INSTRUCTIONS TO FOLLOW:
In the records, each line holding "negative" must be reported.

RECORDS TO PROCESS:
▶
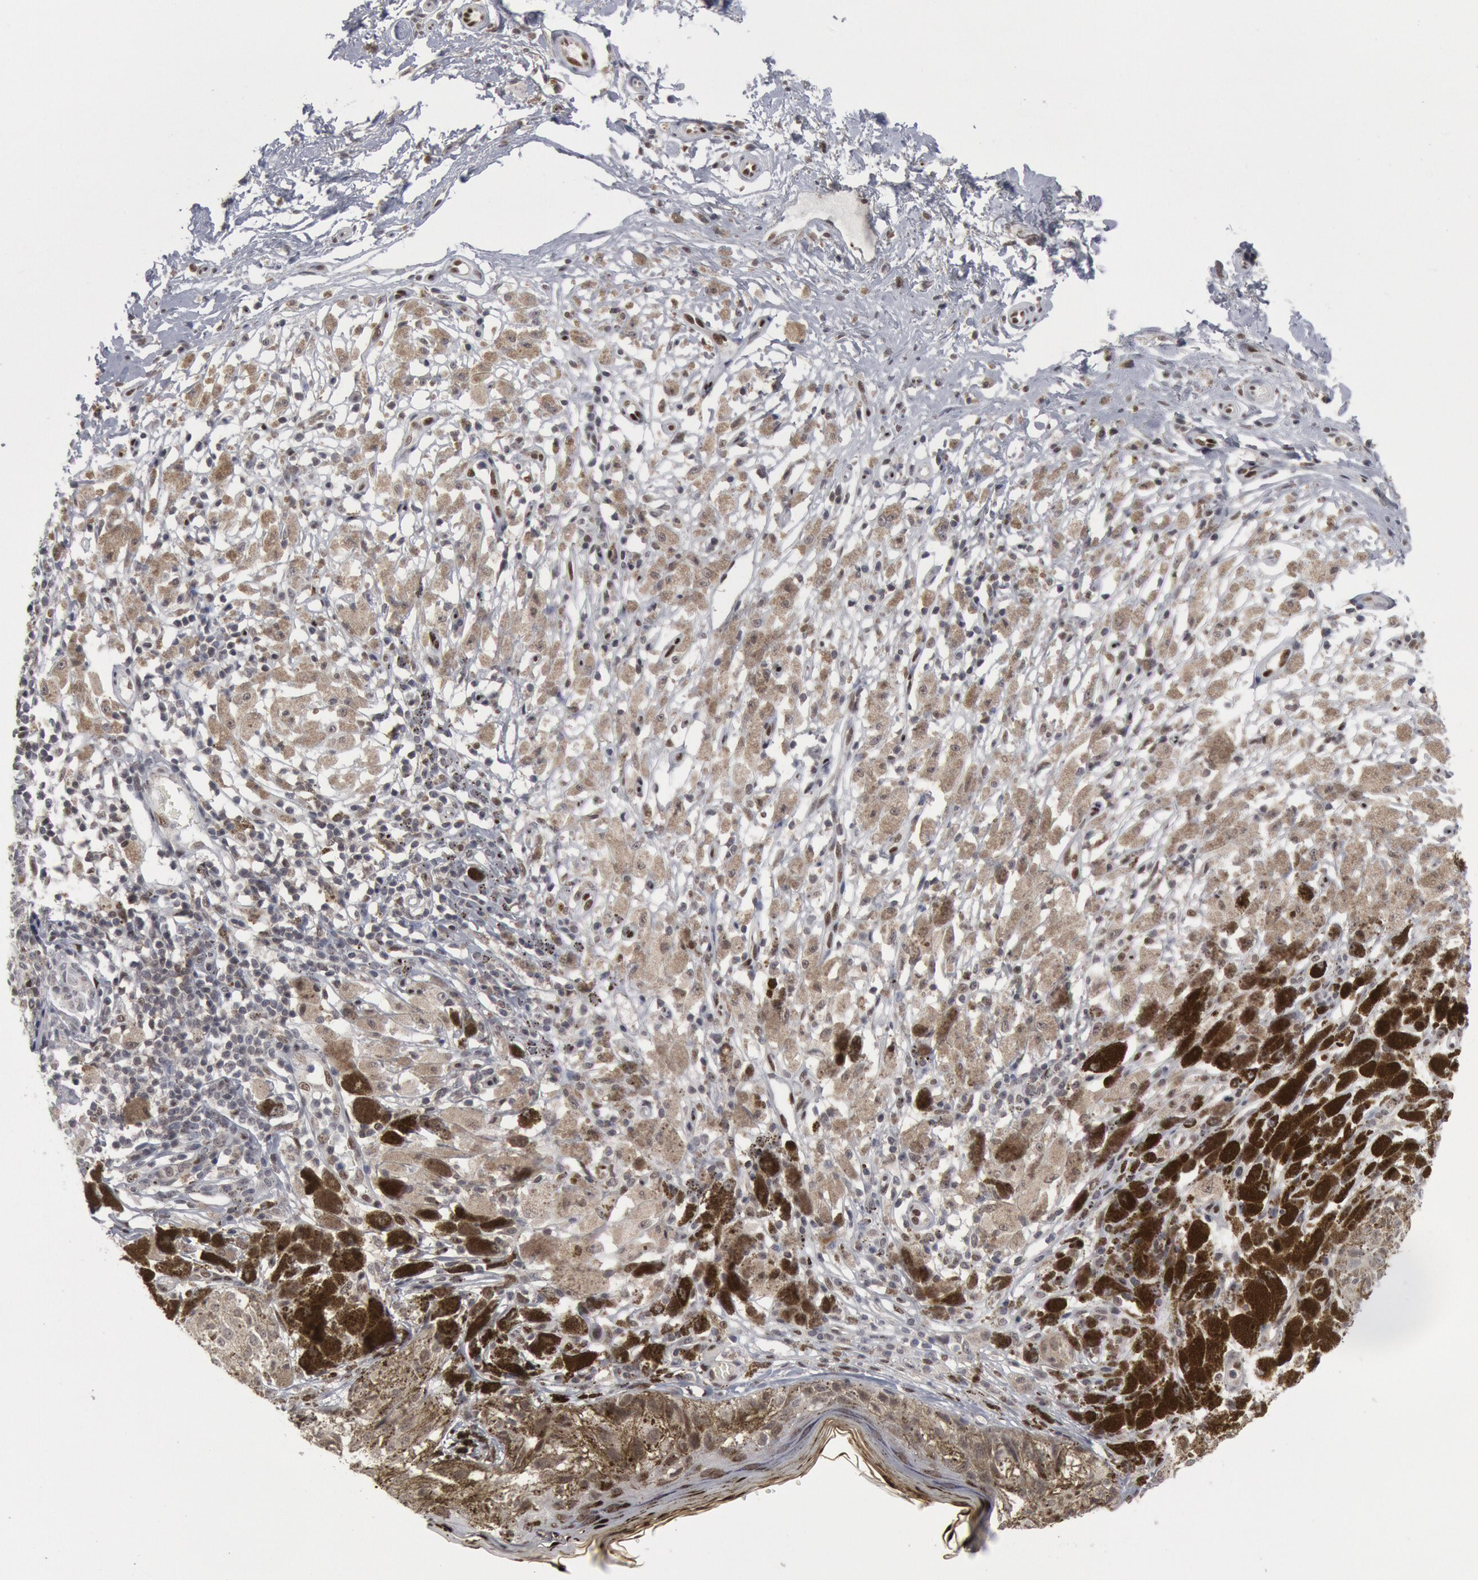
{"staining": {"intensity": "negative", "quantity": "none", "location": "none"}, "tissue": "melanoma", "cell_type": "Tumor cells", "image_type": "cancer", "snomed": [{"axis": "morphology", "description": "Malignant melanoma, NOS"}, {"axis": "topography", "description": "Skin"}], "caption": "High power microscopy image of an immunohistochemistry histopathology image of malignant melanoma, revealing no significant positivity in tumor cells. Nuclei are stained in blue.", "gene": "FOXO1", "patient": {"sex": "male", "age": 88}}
◀
▶
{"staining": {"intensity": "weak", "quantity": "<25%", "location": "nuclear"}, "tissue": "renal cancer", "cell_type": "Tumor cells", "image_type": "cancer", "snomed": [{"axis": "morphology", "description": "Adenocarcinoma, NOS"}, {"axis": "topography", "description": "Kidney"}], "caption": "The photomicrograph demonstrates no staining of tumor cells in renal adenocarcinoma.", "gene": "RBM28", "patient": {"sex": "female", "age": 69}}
◀
▶
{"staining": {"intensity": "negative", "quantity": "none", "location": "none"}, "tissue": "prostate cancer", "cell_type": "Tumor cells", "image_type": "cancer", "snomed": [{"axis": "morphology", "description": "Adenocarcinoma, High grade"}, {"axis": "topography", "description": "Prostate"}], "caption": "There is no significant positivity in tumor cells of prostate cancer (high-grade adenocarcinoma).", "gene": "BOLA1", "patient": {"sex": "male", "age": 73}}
◀
OUTPUT FOR THIS TASK:
{"staining": {"intensity": "negative", "quantity": "none", "location": "none"}, "tissue": "melanoma", "cell_type": "Tumor cells", "image_type": "cancer", "snomed": [{"axis": "morphology", "description": "Malignant melanoma, NOS"}, {"axis": "topography", "description": "Skin"}], "caption": "High power microscopy image of an immunohistochemistry histopathology image of malignant melanoma, revealing no significant positivity in tumor cells. Nuclei are stained in blue.", "gene": "FOXO1", "patient": {"sex": "male", "age": 88}}
{"staining": {"intensity": "negative", "quantity": "none", "location": "none"}, "tissue": "prostate cancer", "cell_type": "Tumor cells", "image_type": "cancer", "snomed": [{"axis": "morphology", "description": "Adenocarcinoma, High grade"}, {"axis": "topography", "description": "Prostate"}], "caption": "There is no significant positivity in tumor cells of prostate cancer (high-grade adenocarcinoma).", "gene": "BOLA1", "patient": {"sex": "male", "age": 73}}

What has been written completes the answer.